Driving about the verdant countryside today in my car while the calendar nears the first day of summer may seem an odd time to recollect Christmas family tradition but the similarity is the deep and pacific sensation accompanying the event. Both moments are pleasantly and uncommonly tranquillizing.
The heightened emotional moments throughout my life all seem to have had the compounds of society, food, drink and materialism. Over time the specifics of each has altered. Predictably with age many of the constituents have diminished or been seriously diluted. Because of the pandemic, social gatherings of any description are practically forbidden or strangely accommodated by awkward distancing. Perrier and San Pellegrino – directly out of the bottle rather than poured tastefully into a crystal tumbler or stemware – is today’s source of cultivated thirst quenching; gone are the days of the vodka martini, single malt whiskey, sherry or porto. There are some who skillfully persist in old habits including cigarettes. We however prefer to maintain the semblance of sobriety and healthfulness though we readily confess the allure of the erstwhile indulgences! Once given over to contemplation it is but a whimsical descent into any number of material absorptions. It is a distinct advantage of aging that one is increasingly capable of bearing the deprivation of things. The canonical wisdom of Ecclesiastes pervades the mind.

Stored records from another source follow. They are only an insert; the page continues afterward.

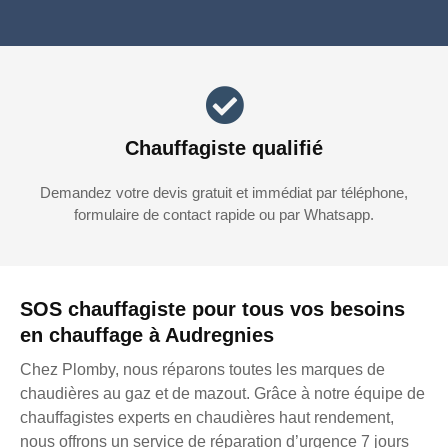
Chauffagiste qualifié
Demandez votre devis gratuit et immédiat par téléphone,
formulaire de contact rapide ou par Whatsapp.
SOS chauffagiste pour tous vos besoins
en chauffage à Audregnies
Chez Plomby, nous réparons toutes les marques de
chaudières au gaz et de mazout. Grâce à notre équipe de
chauffagistes experts en chaudières haut rendement,
nous offrons un service de réparation d’urgence 7 jours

“While Qoheleth clearly endorses wisdom as a means for a well-lived earthly life, he is unable to ascribe eternal meaning to it. In light of this perceived senselessness, he suggests that one should enjoy the simple pleasures of daily life such as eating, drinking, and taking enjoyment in one’s work, which are gifts from the hand of God.”
It is naturally easy to be persuaded by such indisputable logic. One must however preserve a hand on the tiller. While there are two ways down the river – namely, where to go and where not to go – the overriding decision remains one’s own. I have learned the hard way that the strength of conduct lies strictly within not without. In the result many of the alternatives for society, food, drink and materialism are uniquely one’s own and may therefore vary wildly from what others may choose for themselves. It frequently amounts to enormous advertisement for one or another choice but one must be guided by what works best for oneself. Fortunately it is a casualty of old age that, in the distillation process, the identification of the right choice becomes easier.